Does the temperature of the gas inside a balloon changes with it expands in a vacuum chamber or does it remain constant? I've been trying to figure out if a balloon expanding in a vacuum chamber undergoes a isothermal, adiabatic or a mixture of both processes and I saw that my problem actually comes to knowing whether the temperature of the gas inside the balloon remains constant or not during the whole process.
Let's say we reach 50% of vacuum pressure inside a vacuum chamber which has a balloon inside filled with a certain gas. On the one hand, If the air inside the balloon is properly insulated from the outside, then heat transfer is negligible meaning Q = 0, which is one of the conditions for a process to be adiabatic.
Now, and here's where my confusion starts, I've read sources using this experiment to teach about Boyles law, claiming that for an ideal gas temperature should be the same and that there could be slight but negligible changes for a real gas like air, meaning the process is isothermal.
And I know that a process can be both isothermal and adiabatic, but I don't think this is the case, and crossed information confused me a lot.
Thank you in advance.
 A: If the expansion is rapid, it will be adiabatic.  If the balloon is rubber which must be stretched, the pressure will be higher inside than outside.
A: 
Now, and here's where my confusion starts, I've read sources using
this experiment to teach about Boyles law, claiming that for an ideal
gas temperature should be the same and that there could be slight but
negligible changes for a real gas like air, meaning the process is
isothermal.

The temperature of an ideal gas remains the same only if the internal energy of the gas doesn't change. If the balloon expanded adiabatically ($Q=0$) then then there will be a change (reduction) in internal energy ($\Delta U$), and thus a reduction in the temperature of the gas per the first law
$$\Delta U=Q-W$$
On the other hand, if the balloon expands isothermally (constant temperature) the expansion work done by the ideal gas needs to equal the heat transfer from the gas in the chamber to the gas in the balloon, or $Q=W$.
The question of whether it will expand isothermally or adiabatically will depend on whether or not there is an opportunity for heat to transfer between the balloon and its environment.
As @R.W. Bird pointed out, if the expansion occurs rapidly enough there may not be time for that opportunity, in which case the expansion would be adiabatic and the temperature of the gas would drop during the expansion. How rapidly it expands depends on the difference in pressure between the gas in the vacuum chamber and the gas in the balloon. The greater the difference, the more adiabatic the expansion, all other things being equal.

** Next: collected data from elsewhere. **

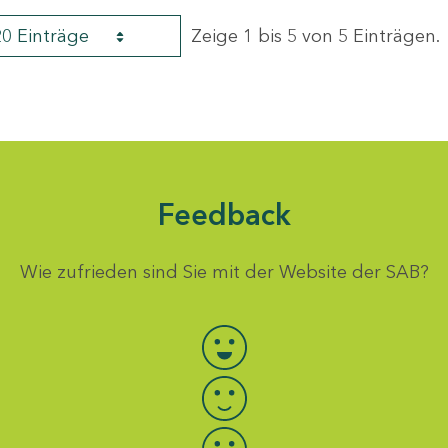
20 Einträge
Zeige 1 bis 5 von 5 Einträgen.
Feedback
Wie zufrieden sind Sie mit der Website der SAB?
Bewertung auswählen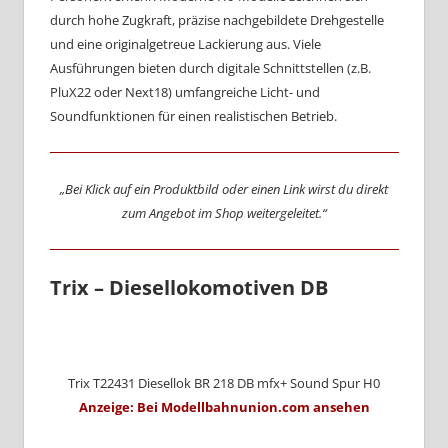
durch hohe Zugkraft, präzise nachgebildete Drehgestelle
und eine originalgetreue Lackierung aus. Viele
Ausführungen bieten durch digitale Schnittstellen (z.B.
PluX22 oder Next18) umfangreiche Licht- und
Soundfunktionen für einen realistischen Betrieb.
„Bei Klick auf ein Produktbild oder einen Link wirst du direkt
zum Angebot im Shop weitergeleitet.“
Trix – Diesellokomotiven DB
Trix T22431 Diesellok BR 218 DB mfx+ Sound Spur H0
Anzeige: Bei Modellbahnunion.com ansehen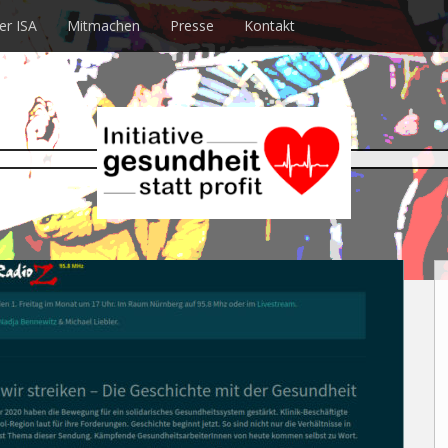
er ISA
Mitmachen
Presse
Kontakt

On the other hand, for the process to be isothermal, the expansion work done by the gas must equal the heat transfer to the gas from the air in the vacuum chamber. For that to happen, all other things being equal, the expansion would have to be slow enough for the heat transfer to keep up with the work done.  This means, as opposed to the adiabatic expansion, a small pressure difference between the gas in the balloon and the gas in the chamber would need to be maintained during the process.
Hope this helps.